Whereas caps can pretty much be mounted anywhere you please...usually right next to the amp, or even on the sub enclosure. So its really a matter of preference, space and money.

demasih.
04-30-2008, 01:35 PM
caps work, idont care what anyone says. The vehicles battery cannot handle the peaks in voltage, and the alt cant make up for it. This is why lights dim. Its load on the system. If you are not running two batterys, like a previous posted said, then yes you need something to handle the peaks in amps. i had the dimming i went with a 2 farad cap with a gauge, mostly cuz i liked the looks of the triangle shape over the round, and the dimming stopped all together.

jpeaslee
05-01-2008, 10:27 AM
Not saying whether you're right or wrong on caps, but there is no need to start the debate up in this thread. You can even just google it and find all the arguments you could ever read. If you think they work, use them. If you don't, then don't. If you're not sure, then give it a try and see what you think.

SilverSC
05-09-2008, 05:49 PM
I run in MECA for SPL. I run a RF T1500-1bd amp and a 25farad carbon capacitor. The cap only works for short burst. Exactly what I bought it for. For normal daily listening the lights still dim.

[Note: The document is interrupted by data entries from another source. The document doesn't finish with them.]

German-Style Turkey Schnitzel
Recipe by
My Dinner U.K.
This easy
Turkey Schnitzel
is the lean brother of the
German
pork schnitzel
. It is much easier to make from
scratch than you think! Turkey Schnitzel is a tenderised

This year I will be running 4 JBL P1022 subs, RF T1500-1BD, 25farad carbon cap, and two optima batteries. The factory battery is good to start the vehicle, and the optima's are strictly dedicated for the stereo.

dancetiludrop
05-09-2008, 11:29 PM
I ran my 4 8" polks off of the stock battery and didn't have any issues, but one of the things on my list is to get a better battery as the E's is pretty wimpy. You can find good batteries out there w/o having to pay the big price you'll end up spending on an optima.

Also according to Honda Ghandi, there is no aftermarket alternator out there for the E, short of a custom built one. From what he told me the E's is pretty strong. If yours is whining it may just need replaced.

I do agree with trying the Big3 first, then a cap if you want one. Better to start off with the cheapest fix first and then go from there. 4 gauge is alright for the power cable but for the ground you may even want to go with 0 gauge.

There's a lot of different avenues to go with audio and a lot of varying opinions, but some things will remain constant. Also if your ground is against a painted surface that can affect it's strength.